Create a PriorityClass for each workload type you want to prioritize. Set the value field to reflect relative importance: higher numbers mean higher priority. Apply each manifest with kubectl apply -f <file>.yaml.

Default Priority Class Mappings

When enabled, IOMETE maps each workload type to a PriorityClass using the priorityClassMappings section in values.yaml:

Mapping KeyDefault PriorityClass NameWorkload Type
iomete-computeiomete-computeCompute clusters
iomete-spark-jobiomete-spark-jobSpark jobs
iomete-notebookiomete-notebookJupyter containers
iomete-operational-supportiomete-operational-supportJob Orchestrator workers

The mapping keys (left column) are fixed. IOMETE uses them internally to look up the PriorityClass for each workload. The values (middle column) can be changed to point to any PriorityClass name that exists in your cluster.

Enabling Priority Classes

Priority classes are disabled by default. To enable them, set the feature flag in your values.yaml:

features:
priorityClasses:
enabled: true

Then apply the change with Helm:

helm upgrade <release-name> iomete/iomete-data-plane -f values.yaml -n <namespace>

Replace <release-name> and <namespace> with your actual Helm release name and Kubernetes namespace.

Customizing Mappings

If your cluster already has PriorityClass resources with different names, update the priorityClassMappings values to match:

features:
priorityClasses:
enabled: true

priorityClassMappings:
iomete-compute: "my-high-priority"
iomete-spark-job: "my-medium-priority"
iomete-notebook: "my-low-priority"
iomete-operational-support: "my-medium-priority"

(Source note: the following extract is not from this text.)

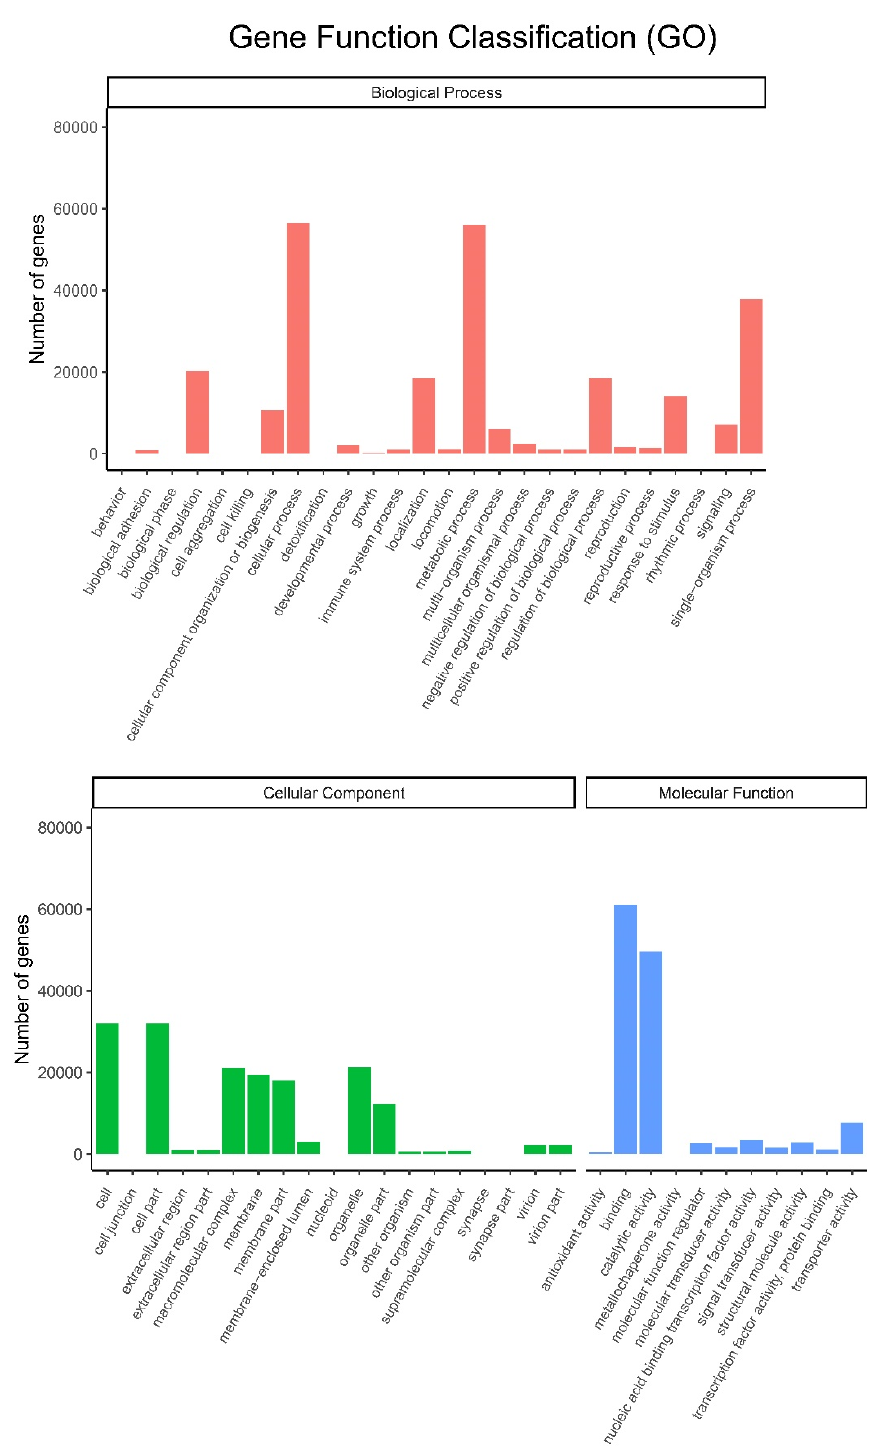
Figure 5. Histogram of GO classifications. Upper: biological process; Lower: cellular component and molecular function.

In this example, compute clusters use a high-priority class while notebooks use a low-priority class, so notebooks are preempted first when resources are constrained.

Verifying the Configuration

After enabling priority classes and running a Helm upgrade, confirm that new pods are picking up the correct PriorityClass:

kubectl get pods -o custom-columns='NAME:.metadata.name,PRIORITY:.spec.priorityClassName' -n <namespace>

Each IOMETE workload pod should show its assigned PriorityClass in the PRIORITY column. If the column is empty for a pod, the PriorityClass mapping or the feature flag may not be configured correctly.

caution

Test priority class changes in a staging environment before applying them to production. Preemption can terminate running workloads, so an incorrect priority assignment could disrupt active Spark jobs or compute clusters.

Resource Quotas by Priority

You can have further granular control by defining ResourceQuotas scoped to priority classes. This lets you cap how much CPU or memory each priority level can consume within a namespace, giving administrators tighter control over resource allocation alongside scheduling priority.